Problem to work on →
When you copy the listing, skip the images and return each line verbatim.

Input data →
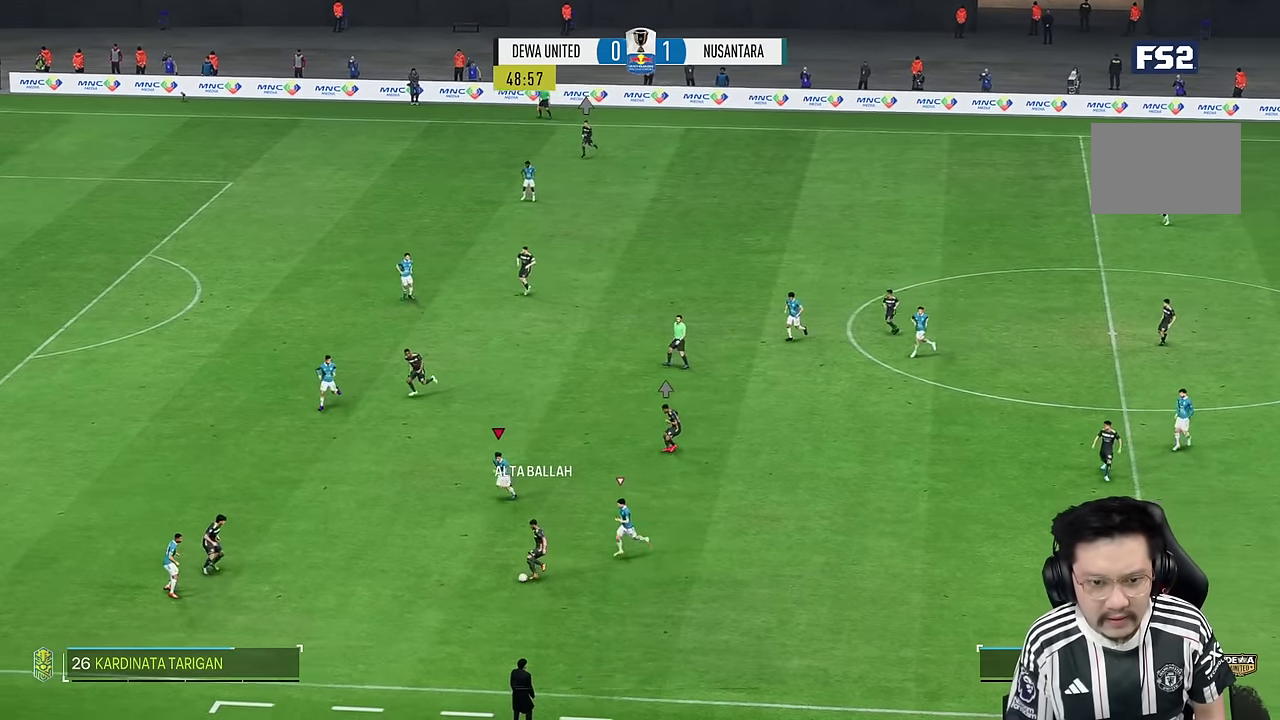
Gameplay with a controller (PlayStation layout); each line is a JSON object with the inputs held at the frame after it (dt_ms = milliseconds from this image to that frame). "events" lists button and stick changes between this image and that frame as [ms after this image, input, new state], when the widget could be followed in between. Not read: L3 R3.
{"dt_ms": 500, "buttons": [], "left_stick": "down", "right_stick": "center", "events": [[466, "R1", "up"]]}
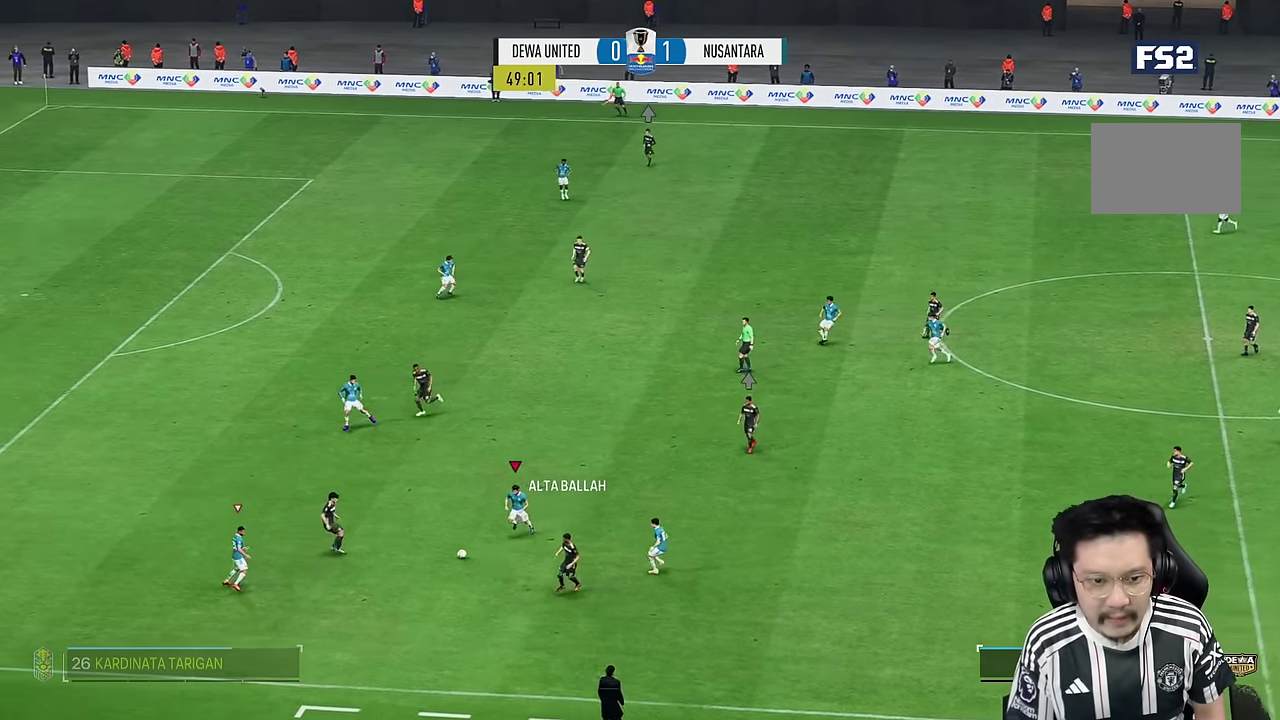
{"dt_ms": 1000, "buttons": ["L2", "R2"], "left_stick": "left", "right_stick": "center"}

Your response →
Gameplay with a controller (PlayStation layout); each line is a JSON object with the inputs held at the frame after it (dt_ms = milliseconds from this image to that frame). "events" lists button and stick changes between this image and that frame as [ms after this image, input, new state], when the widget could be followed in between. Not read: L3 R3.
{"dt_ms": 500, "buttons": [], "left_stick": "down", "right_stick": "center", "events": [[466, "R1", "up"]]}
{"dt_ms": 1000, "buttons": ["L2", "R2"], "left_stick": "left", "right_stick": "center"}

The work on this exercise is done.